::: Dataset records

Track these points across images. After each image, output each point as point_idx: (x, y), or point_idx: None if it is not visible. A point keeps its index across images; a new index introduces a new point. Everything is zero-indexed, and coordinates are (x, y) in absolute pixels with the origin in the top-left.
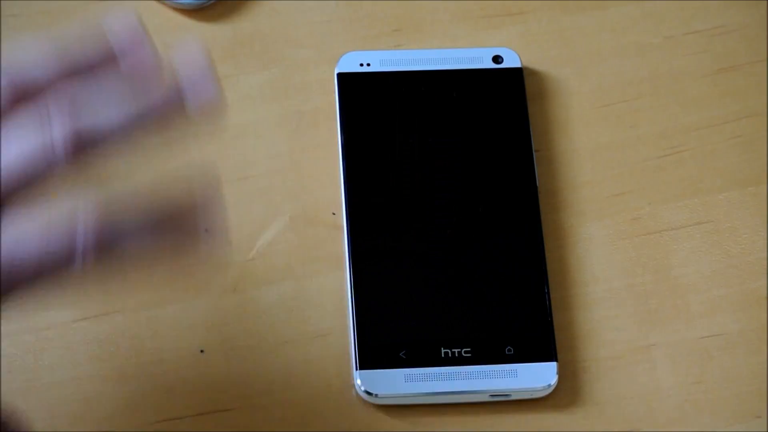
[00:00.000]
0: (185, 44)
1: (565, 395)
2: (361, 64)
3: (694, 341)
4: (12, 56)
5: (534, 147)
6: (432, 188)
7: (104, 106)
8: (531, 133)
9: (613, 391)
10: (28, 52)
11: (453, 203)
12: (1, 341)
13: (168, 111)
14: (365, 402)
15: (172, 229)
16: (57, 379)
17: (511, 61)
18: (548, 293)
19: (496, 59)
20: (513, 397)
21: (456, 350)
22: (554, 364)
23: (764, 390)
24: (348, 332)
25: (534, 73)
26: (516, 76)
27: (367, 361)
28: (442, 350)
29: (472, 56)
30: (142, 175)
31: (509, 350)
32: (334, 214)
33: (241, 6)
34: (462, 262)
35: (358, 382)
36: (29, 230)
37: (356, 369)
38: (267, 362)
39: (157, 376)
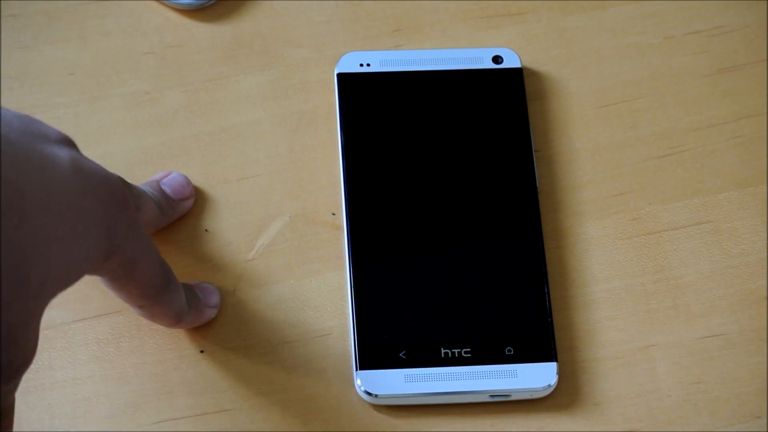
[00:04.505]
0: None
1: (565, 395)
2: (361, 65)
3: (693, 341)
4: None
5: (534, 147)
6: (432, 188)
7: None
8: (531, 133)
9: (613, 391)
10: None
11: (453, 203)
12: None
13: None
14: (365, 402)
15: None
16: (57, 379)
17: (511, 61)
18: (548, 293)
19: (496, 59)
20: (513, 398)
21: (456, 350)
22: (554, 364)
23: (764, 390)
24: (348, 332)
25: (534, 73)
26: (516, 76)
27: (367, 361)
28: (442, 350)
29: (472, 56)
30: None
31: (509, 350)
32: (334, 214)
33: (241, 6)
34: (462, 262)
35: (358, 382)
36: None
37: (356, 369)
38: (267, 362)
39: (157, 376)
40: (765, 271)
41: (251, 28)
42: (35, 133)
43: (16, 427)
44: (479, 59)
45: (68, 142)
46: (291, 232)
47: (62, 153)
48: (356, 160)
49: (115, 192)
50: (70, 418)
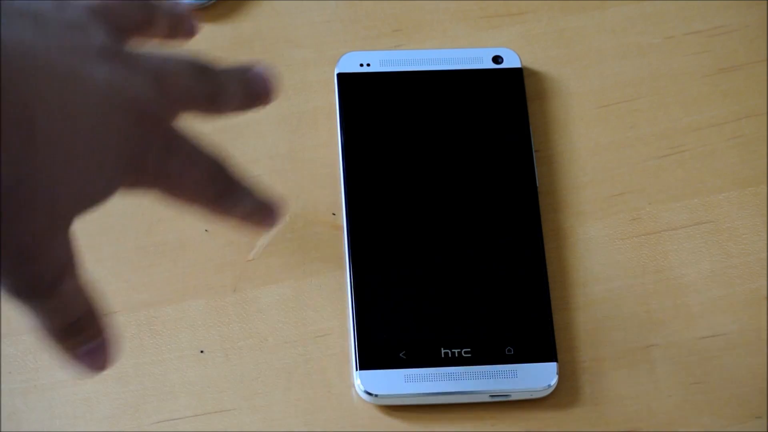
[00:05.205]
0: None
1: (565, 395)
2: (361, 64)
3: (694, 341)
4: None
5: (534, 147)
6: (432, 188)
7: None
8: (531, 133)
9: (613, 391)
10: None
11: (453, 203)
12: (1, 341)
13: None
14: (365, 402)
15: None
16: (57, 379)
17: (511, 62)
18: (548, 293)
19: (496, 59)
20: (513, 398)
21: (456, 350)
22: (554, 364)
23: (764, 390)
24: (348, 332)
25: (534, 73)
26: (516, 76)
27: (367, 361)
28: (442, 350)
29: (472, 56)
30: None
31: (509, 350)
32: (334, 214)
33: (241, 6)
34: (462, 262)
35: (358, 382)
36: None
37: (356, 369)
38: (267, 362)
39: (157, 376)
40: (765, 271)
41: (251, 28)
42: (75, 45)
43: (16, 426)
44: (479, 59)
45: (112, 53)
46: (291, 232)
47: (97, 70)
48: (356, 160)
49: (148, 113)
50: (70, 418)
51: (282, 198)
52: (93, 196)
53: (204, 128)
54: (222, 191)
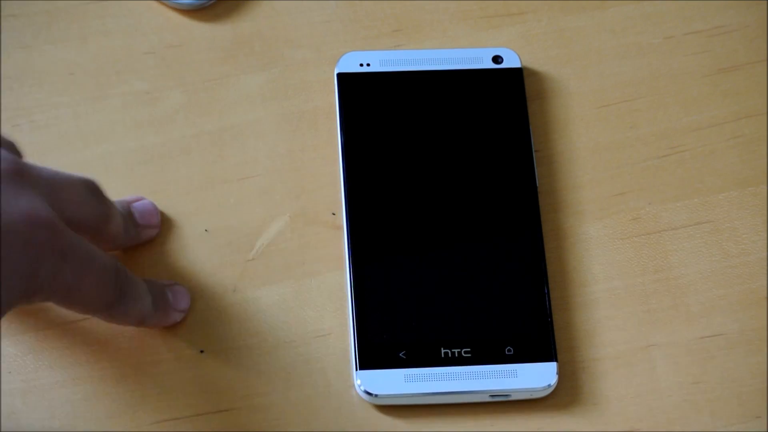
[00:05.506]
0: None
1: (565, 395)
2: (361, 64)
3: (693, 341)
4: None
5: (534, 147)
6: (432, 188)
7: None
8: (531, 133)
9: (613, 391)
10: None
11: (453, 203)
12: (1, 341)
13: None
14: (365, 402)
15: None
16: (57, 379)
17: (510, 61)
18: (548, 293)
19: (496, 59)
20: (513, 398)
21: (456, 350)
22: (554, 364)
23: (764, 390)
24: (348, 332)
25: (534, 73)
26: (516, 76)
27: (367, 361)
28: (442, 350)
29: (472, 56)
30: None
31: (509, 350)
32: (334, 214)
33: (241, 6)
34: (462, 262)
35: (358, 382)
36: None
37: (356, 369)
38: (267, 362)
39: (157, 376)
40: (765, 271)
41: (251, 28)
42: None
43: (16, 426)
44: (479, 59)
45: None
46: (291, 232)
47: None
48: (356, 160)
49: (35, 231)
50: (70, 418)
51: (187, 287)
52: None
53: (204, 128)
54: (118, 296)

::::::

Write the records out once more, exactly as they appear, with no pictures.

(Response area)
Track these points across images. After each image, output each point as point_idx: (x, y), or point_idx: None if it is not visible. A point keeps its index across images; a new index introduces a new point. Everything is zero-indexed, and coordinates are (x, y) in absolute pixels with the origin in the top-left.
[00:00.000]
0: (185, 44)
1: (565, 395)
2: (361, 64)
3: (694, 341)
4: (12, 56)
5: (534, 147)
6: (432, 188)
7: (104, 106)
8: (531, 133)
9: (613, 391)
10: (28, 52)
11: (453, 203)
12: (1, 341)
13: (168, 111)
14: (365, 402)
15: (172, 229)
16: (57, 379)
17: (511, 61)
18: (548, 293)
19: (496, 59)
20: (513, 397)
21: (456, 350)
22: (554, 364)
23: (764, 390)
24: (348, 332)
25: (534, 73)
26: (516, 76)
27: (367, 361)
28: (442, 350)
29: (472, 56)
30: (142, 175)
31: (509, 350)
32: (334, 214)
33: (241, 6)
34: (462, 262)
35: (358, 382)
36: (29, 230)
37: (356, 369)
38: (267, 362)
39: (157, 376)
[00:04.505]
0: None
1: (565, 395)
2: (361, 65)
3: (693, 341)
4: None
5: (534, 147)
6: (432, 188)
7: None
8: (531, 133)
9: (613, 391)
10: None
11: (453, 203)
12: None
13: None
14: (365, 402)
15: None
16: (57, 379)
17: (511, 61)
18: (548, 293)
19: (496, 59)
20: (513, 398)
21: (456, 350)
22: (554, 364)
23: (764, 390)
24: (348, 332)
25: (534, 73)
26: (516, 76)
27: (367, 361)
28: (442, 350)
29: (472, 56)
30: None
31: (509, 350)
32: (334, 214)
33: (241, 6)
34: (462, 262)
35: (358, 382)
36: None
37: (356, 369)
38: (267, 362)
39: (157, 376)
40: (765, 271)
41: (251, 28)
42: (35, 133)
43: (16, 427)
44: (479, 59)
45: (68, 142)
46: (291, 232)
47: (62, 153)
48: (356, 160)
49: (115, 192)
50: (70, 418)
[00:05.205]
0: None
1: (565, 395)
2: (361, 64)
3: (694, 341)
4: None
5: (534, 147)
6: (432, 188)
7: None
8: (531, 133)
9: (613, 391)
10: None
11: (453, 203)
12: (1, 341)
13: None
14: (365, 402)
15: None
16: (57, 379)
17: (511, 62)
18: (548, 293)
19: (496, 59)
20: (513, 398)
21: (456, 350)
22: (554, 364)
23: (764, 390)
24: (348, 332)
25: (534, 73)
26: (516, 76)
27: (367, 361)
28: (442, 350)
29: (472, 56)
30: None
31: (509, 350)
32: (334, 214)
33: (241, 6)
34: (462, 262)
35: (358, 382)
36: None
37: (356, 369)
38: (267, 362)
39: (157, 376)
40: (765, 271)
41: (251, 28)
42: (75, 45)
43: (16, 426)
44: (479, 59)
45: (112, 53)
46: (291, 232)
47: (97, 70)
48: (356, 160)
49: (148, 113)
50: (70, 418)
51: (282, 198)
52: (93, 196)
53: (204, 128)
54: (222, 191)
[00:05.506]
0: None
1: (565, 395)
2: (361, 64)
3: (693, 341)
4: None
5: (534, 147)
6: (432, 188)
7: None
8: (531, 133)
9: (613, 391)
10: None
11: (453, 203)
12: (1, 341)
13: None
14: (365, 402)
15: None
16: (57, 379)
17: (510, 61)
18: (548, 293)
19: (496, 59)
20: (513, 398)
21: (456, 350)
22: (554, 364)
23: (764, 390)
24: (348, 332)
25: (534, 73)
26: (516, 76)
27: (367, 361)
28: (442, 350)
29: (472, 56)
30: None
31: (509, 350)
32: (334, 214)
33: (241, 6)
34: (462, 262)
35: (358, 382)
36: None
37: (356, 369)
38: (267, 362)
39: (157, 376)
40: (765, 271)
41: (251, 28)
42: None
43: (16, 426)
44: (479, 59)
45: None
46: (291, 232)
47: None
48: (356, 160)
49: (35, 231)
50: (70, 418)
51: (187, 287)
52: None
53: (204, 128)
54: (118, 296)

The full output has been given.